The agency has been looking at whether Menendez accepted gifts improperly from a friend and one of his biggest campaign donors, Salomon Melgen, a Florida doctor who has himself faced charges years ago for over-billing Medicare.
Menendez has denied that he did anything wrong, and has said that Melgen is a close friend.
The Journal reports that “Washington-based federal prosecutors specializing in public corruption cases” are set to file charges against Menendez in New Jersey.
The Journal added that both a lawyer and spokeswoman for the senator declined to comment.
Melgen, a Dominican native who settled in the United States in 1980, flew many influential lawmakers on his private plane, including then-Senate Majority Leader Harry Reid, who reimbursed the doctor.
Melgen and his family have donated about $1 million to Menendez campaigns and committees on which he served.
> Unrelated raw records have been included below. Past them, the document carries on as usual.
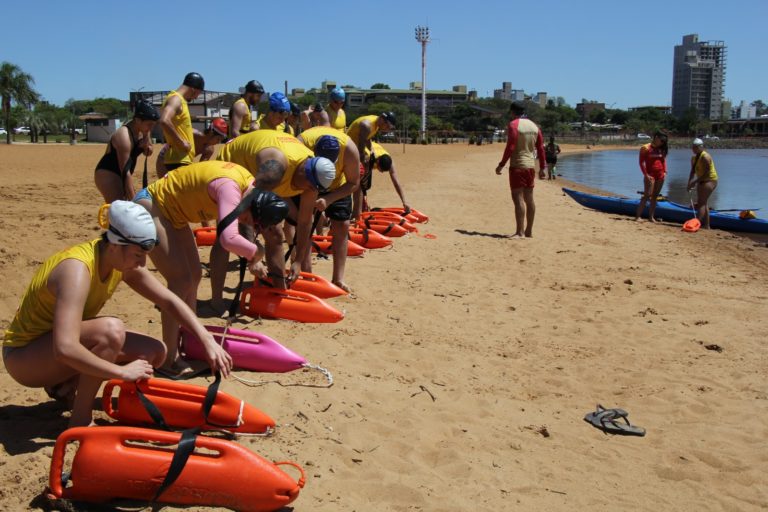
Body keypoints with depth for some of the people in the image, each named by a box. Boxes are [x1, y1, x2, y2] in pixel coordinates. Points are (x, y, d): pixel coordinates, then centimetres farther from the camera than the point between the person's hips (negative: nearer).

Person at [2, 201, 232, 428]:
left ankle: (66, 386, 8)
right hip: (23, 354, -8)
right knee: (111, 330, -35)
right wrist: (123, 372, -34)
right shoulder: (77, 270, -34)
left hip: (57, 342, 8)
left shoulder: (122, 261, -10)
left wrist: (208, 340, -11)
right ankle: (80, 421, -17)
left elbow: (169, 301, -2)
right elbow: (65, 349, -42)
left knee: (155, 352, -3)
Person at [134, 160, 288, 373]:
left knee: (194, 276, 12)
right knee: (182, 281, -14)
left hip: (172, 214, 10)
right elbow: (228, 239, -47)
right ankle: (169, 358, -6)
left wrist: (252, 258, -1)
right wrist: (255, 251, -29)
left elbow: (245, 226, 12)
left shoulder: (249, 182, -5)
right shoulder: (229, 188, -34)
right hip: (151, 205, -10)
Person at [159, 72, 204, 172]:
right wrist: (182, 142, -22)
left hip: (183, 160, 10)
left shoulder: (180, 100, 18)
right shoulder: (176, 99, -12)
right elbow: (164, 121, -30)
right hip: (178, 161, -10)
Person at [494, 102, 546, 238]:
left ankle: (520, 232, -13)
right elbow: (540, 148, 11)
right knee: (529, 199, 10)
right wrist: (543, 166, 18)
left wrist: (501, 165, -12)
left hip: (517, 166, -7)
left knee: (518, 198, -9)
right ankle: (529, 231, 15)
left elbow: (510, 147, -16)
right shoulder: (534, 126, 12)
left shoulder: (513, 125, -9)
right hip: (531, 166, 7)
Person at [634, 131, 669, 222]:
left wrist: (665, 171, 5)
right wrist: (646, 174, -14)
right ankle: (637, 216, -6)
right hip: (650, 175, -6)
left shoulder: (662, 149, 10)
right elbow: (642, 162, -9)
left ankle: (651, 216, 13)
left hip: (660, 175, 6)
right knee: (647, 195, -9)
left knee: (655, 196, 8)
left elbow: (664, 160, 17)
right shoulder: (646, 148, -8)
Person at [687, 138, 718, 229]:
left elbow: (706, 173, -23)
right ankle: (706, 226, 21)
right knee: (704, 203, 13)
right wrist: (689, 183, -6)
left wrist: (695, 181, -24)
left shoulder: (705, 157, -19)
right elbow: (693, 171, 7)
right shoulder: (694, 158, 8)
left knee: (701, 203, -17)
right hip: (702, 181, 10)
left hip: (710, 181, -10)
Questions about the senator’s possibly inappropriate actions involving the doctor arose after the disclosure that Menendez had flown on Melgen’s private plane three times, but did not report those trips. He later reimbursed the doctor for the trips, saying the failure to report the trips had been an oversight.
Also catching investigators’ eyes was Menendez’s reported advocacy for Melgen when he was accused of over-billing Medicare. Melgen was one of the top recipients of Medicare reimbursements at a time when he was contributing heavily to Democrats. He received $21 million in Medicare reimbursements in 2012 alone, according to The New York Times.
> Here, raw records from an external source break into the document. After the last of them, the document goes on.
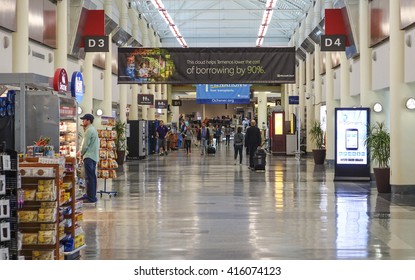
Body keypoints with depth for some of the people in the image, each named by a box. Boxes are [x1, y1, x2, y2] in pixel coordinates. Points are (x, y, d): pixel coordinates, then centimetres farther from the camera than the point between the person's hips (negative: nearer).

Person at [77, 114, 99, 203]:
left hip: (89, 157, -10)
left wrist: (81, 154, 0)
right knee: (92, 177, 13)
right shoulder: (93, 129, 18)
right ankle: (91, 195, 19)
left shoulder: (89, 130, -14)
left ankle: (91, 197, -10)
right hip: (94, 156, 10)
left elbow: (85, 145, -15)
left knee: (89, 177, -9)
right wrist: (81, 151, 13)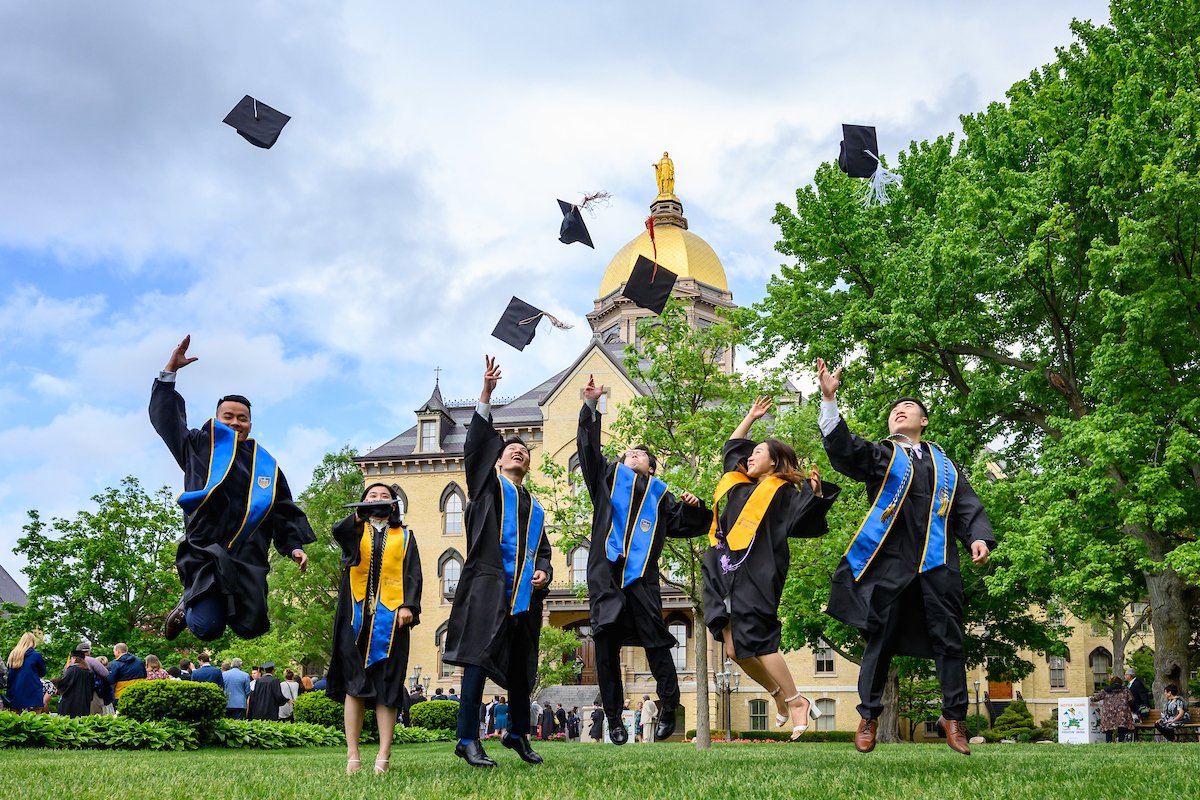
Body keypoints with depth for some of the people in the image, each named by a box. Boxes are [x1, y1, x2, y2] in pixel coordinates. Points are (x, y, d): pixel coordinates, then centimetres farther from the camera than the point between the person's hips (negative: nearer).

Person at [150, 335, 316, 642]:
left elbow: (284, 510, 16)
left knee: (251, 627, -9)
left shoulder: (265, 465, 19)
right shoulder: (200, 447, 14)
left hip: (248, 555, 3)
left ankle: (217, 605, 24)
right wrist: (170, 371, 3)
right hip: (205, 550, -2)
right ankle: (189, 605, 20)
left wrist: (294, 545, 3)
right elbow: (166, 417, 9)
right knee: (207, 628, -17)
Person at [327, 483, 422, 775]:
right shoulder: (354, 530, 16)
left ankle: (383, 757, -7)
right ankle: (352, 757, -5)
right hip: (356, 615, 0)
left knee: (387, 685, -5)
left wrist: (408, 605, -9)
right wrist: (361, 515, -28)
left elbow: (413, 575, 8)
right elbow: (338, 531, -9)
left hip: (390, 617, 0)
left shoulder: (404, 537, 18)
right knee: (354, 683, -5)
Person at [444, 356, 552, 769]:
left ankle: (518, 734, 26)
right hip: (488, 584, -5)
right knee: (480, 659, -12)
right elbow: (476, 445, -4)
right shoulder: (488, 486, 9)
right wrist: (486, 393, -13)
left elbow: (543, 551, 26)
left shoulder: (535, 507, 23)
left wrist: (543, 573, 2)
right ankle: (468, 740, -11)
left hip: (524, 593, 6)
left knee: (520, 667, 11)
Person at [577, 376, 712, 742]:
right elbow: (589, 447, 11)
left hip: (642, 575, 0)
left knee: (655, 640, -7)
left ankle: (669, 708, 5)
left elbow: (693, 524, 20)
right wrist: (591, 407, 3)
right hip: (606, 571, 0)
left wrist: (694, 506, -1)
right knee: (606, 644, -4)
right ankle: (613, 719, 0)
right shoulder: (609, 477, 21)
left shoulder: (660, 495, 21)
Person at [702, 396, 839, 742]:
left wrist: (815, 494, -23)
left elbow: (801, 520, -10)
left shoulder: (782, 491, 3)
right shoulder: (739, 483, 23)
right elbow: (732, 447, 37)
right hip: (726, 571, 7)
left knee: (757, 640, -13)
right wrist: (751, 417, 37)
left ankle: (795, 700, 0)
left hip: (757, 574, -7)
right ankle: (780, 696, 19)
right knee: (734, 649, 1)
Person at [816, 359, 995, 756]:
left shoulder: (944, 464, 21)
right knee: (879, 639, 2)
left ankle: (954, 717, 13)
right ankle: (868, 716, 13)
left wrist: (978, 536, -4)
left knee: (949, 640, 3)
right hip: (891, 559, -2)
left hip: (938, 561, 2)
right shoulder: (879, 454, 12)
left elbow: (967, 505, 15)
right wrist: (829, 399, -18)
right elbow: (843, 449, -6)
Investigators said that, for example, Melgen would get a vial of the medication, which would provide up to four times the amount that a patient requires. But Melgen, the investigators charged, used one vial to treat three or four patients, but then billed as if he had purchased a new vial each time.
Melgen then would be reimbursed $6,000 to $8,000 for a vial that cost him $2,000, The New York Times said. Investigators said that in in 2007 and 2008, for instance, he overbilled by $9 million, which he then paid back.
The New York Times reports that the lead prosecutor going after Menendez is one of the most experienced and respected inside the Justice Department. The newspaper says that Peter M. Koski has successfully prosecuted several high-profile public corruption cases.
Some observers believe that the Obama administration is allowing the pursuit of Menendez to go forward because of the senator’s outspokenness against several of the president’s foreign policy moves.
Sen. Ted Cruz, a Texas Republican who on Monday announced his presidential candidacy, has said the Justice Department investigation and likely charges against Menendez are clearly political.
"It raises a suggestion to other Democrats,” Cruz said recently, “that if you dare part from the Obama White House that criminal prosecutions will be used potentially as a political weapon against you."
Menendez has been a vociferous advocate of stronger sanctions against Iran, and he has expressed grave doubts about U.S. efforts to negotiate a treaty over Tehran's nuclear program, positions that have put him at odds with the president. In a very public defiance of the White House, Menendez also escorted Israeli Prime Minister Benjamin Netanyahu to Congress before a controversial speech on Capitol Hill that the Obama administration denounced.
Cruz said: "This investigation has been going on for over a year and yet the very week they announce a pending indictment comes within hours after Sen. Menendez showing courage to speak out against President Obama's dangerous foreign policy."